| Text zur Prüfung |

Die Integration von ERP in die Ausbildung hat sowohl in der universitären Ausbildung als auch in dem berufsbildenden Bereich Einzug gehalten. Allerdings ist ERP von der Struktur her nicht darauf ausgerichtet Lernhandlungen zu unterstützen, sondern dient als Werkzeug bei Arbeitshandlungen (vgl. PFÄNDER 2000, 69). Es stellt sich die Frage, auf welche Art und Weise die Potentiale und die Eigenschaften, die ERP bietet, in kaufmännische Curricula integriert werden können, um ein Lernhandeln in komplexen Situationen zu unterstützen und Prozesse mit Fachsystematik zu verzahnen.

Vor diesem Hintergrund leistet dieser Aufsatz die Möglichkeit aus einer lerntheoretischen Perspektive auf den Transfer zwischen Prozess und Systematik näher einzugehen. Dies geschieht im Hinblick auf den durch den ERP-Einsatz beeinflussten Lernprozess von Schülern. Es wird dabei das Konzept einer Berufsschule in Bezug auf die Qualität der Einbindung von ERP in kaufmännische Curricula beschrieben und analysiert. Die Qualitätsdimensionen beziehen sich neben einer inhaltlich-gegenständlichen Darstellung im Wesentlichen auf das Reflexions- und Systematisierungsniveau der Einbindung.

Untersuchungsgegenstand dieser Arbeit ist dabei das Konzept zur Integration von ERP in den Unterricht im Oberstufenzentrum für Bürowirtschaft und Dienstleistungen, Berlin, (OSZ B+D). Hier wird im Rahmen einer vollzeitschulischen Ausbildung zum Büro- und Kommunikationskaufmann ERP eingesetzt. Der betriebliche Teil der Ausbildung findet dabei in einem Modellunternehmen statt, das im Verlauf der Ausbildung mit der ERP-Software SAP R/3® unterstützt wird. Die SAP R/3® Integration bleibt nicht auf das Modellunternehmen reduziert, sondern sie wird mit in den „systematisierenden“ Unterricht integriert.

| Ausgelesene Einträge |
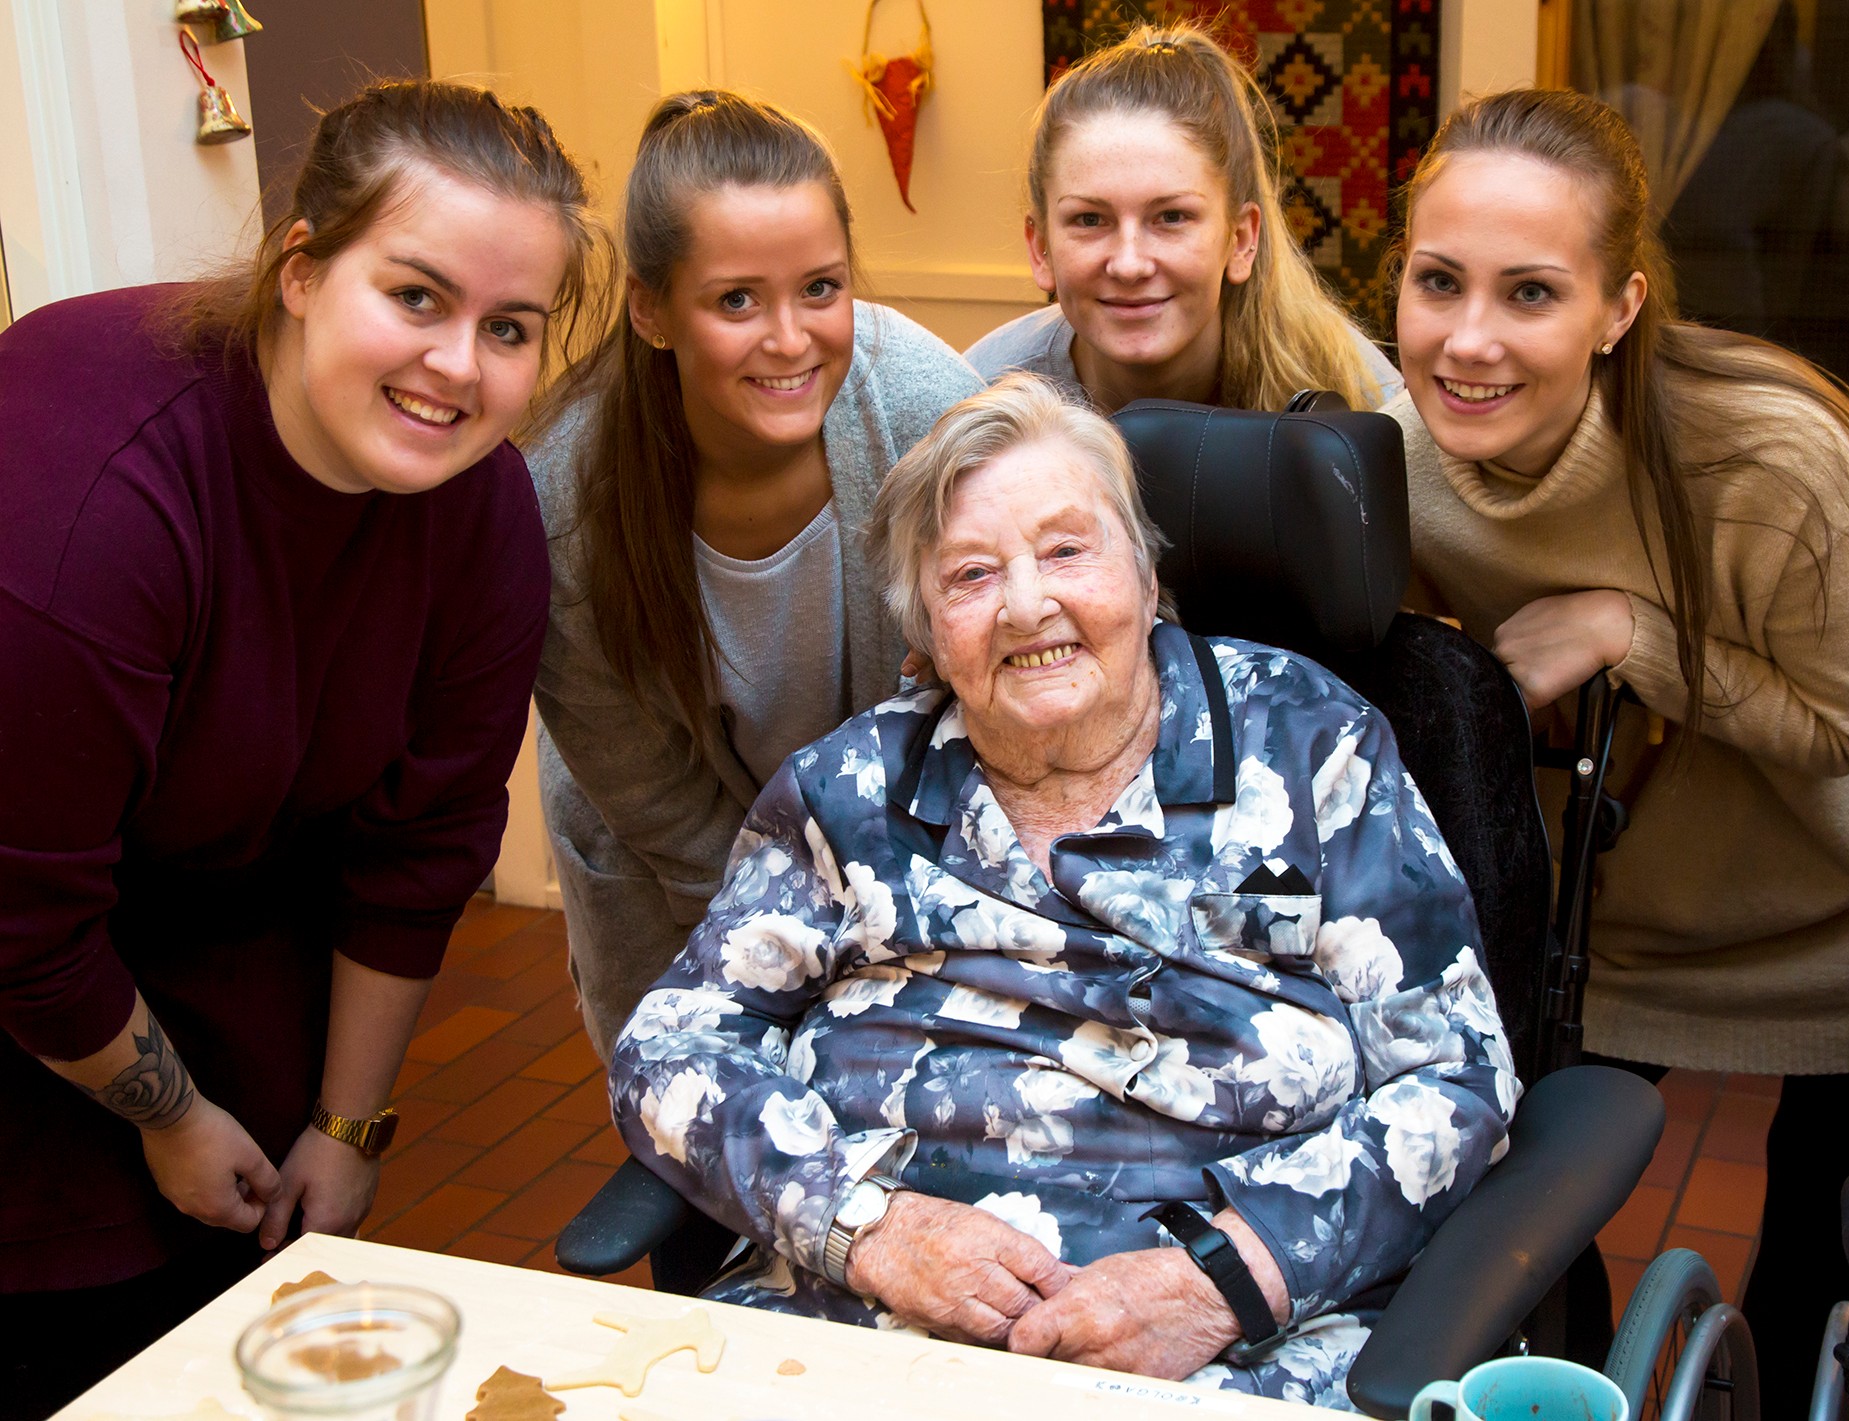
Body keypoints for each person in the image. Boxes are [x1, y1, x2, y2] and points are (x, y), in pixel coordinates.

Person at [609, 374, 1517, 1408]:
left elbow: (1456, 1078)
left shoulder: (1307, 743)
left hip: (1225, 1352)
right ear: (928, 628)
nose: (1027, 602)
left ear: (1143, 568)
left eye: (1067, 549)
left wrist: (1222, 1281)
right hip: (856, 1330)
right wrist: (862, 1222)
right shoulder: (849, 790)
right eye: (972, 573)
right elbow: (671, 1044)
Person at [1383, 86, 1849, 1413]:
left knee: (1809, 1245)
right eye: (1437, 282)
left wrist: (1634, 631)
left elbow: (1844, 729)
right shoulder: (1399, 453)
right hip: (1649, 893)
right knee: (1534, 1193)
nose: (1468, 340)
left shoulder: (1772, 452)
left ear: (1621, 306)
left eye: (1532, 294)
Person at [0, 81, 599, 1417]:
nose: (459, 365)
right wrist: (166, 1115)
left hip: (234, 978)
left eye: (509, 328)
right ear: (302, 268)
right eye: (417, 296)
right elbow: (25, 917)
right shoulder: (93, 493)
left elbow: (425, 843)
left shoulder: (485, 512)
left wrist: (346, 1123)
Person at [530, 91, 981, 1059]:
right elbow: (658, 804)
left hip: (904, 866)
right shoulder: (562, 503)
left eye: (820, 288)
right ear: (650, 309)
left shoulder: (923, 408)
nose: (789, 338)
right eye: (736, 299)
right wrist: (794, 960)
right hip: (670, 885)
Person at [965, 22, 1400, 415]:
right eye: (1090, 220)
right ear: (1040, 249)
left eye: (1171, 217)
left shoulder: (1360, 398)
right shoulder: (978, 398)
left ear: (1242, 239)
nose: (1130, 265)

| Die Aufgabenstellung |
1/ Übersetze aus dem Text zum ERP-Einsatz in der Ausbildung den Satz „Hier wird im Rahmen einer vollzeitschulischen Ausbildung zum Büro- und Kommunikationskaufmann ERP eingesetzt.“ ins Englische.
2/ Bitte setze den Text zum ERP-Einsatz in der Ausbildung nach seinem letzten Satz fort.

| Lösungen der Reihe nach |
1/ Here, ERP is used as part of full-time school-based training to become an office and communications clerk.

2/
2.  Systemische Verzahnung von Prozess und Systematik

Wie bereits aus den Handreichungen der KMK deutlich wird, ist die Verbindung zwischen dem Prozess auf der einen Seite und der Fachsystematik auf der anderen von bildungspolitischer Seite nicht nur gewollt sondern auch notwendig. Es soll bei Schülern vernetztes und ganzheitliches Denken und Handeln entwickeln. Aus kognitions- und lerntheoretischer Sicht bedarf es eines zyklischen Denkprozesses aufbauend auf einem Wissensbestand, um Handlungen planen, steuern und kontrollieren zu können und durch Reflexionen veränderbar zu machen (vgl. DUBS 2000, 16; vgl. TRAMM/ REBMANN 1997, 16; vgl. EDELMANN 2000, 113; vgl. SEEL 2000, 141 ff.). Die systemische Sicht legt den Fokus auf eine ganzheitliche Betrachtungsweise. VESTER betont, dass „komplexe Vorgänge […] zu ihrem Verständnis ein Denken in Zusammenhängen, das sich an der Struktur organisierter Systeme und ihrer speziellen Dynamik orientiert“ (VESTER 2003, 16), benötigen. Ohne ein Systemverständnis ist es nicht möglich Entscheidungen zu treffen, die weitreichende Neben- oder Folgeeffekte vermeiden (vgl. VESTER 2003, 16). Das Wirkungsgefüge von Geschäftsprozessen in den elementaren Schritten, vor allem aber im Zusammenhang des ganzen Unternehmens kann nur erkannt werden, wenn die verbindende Struktur eine Orientierungshilfe bietet.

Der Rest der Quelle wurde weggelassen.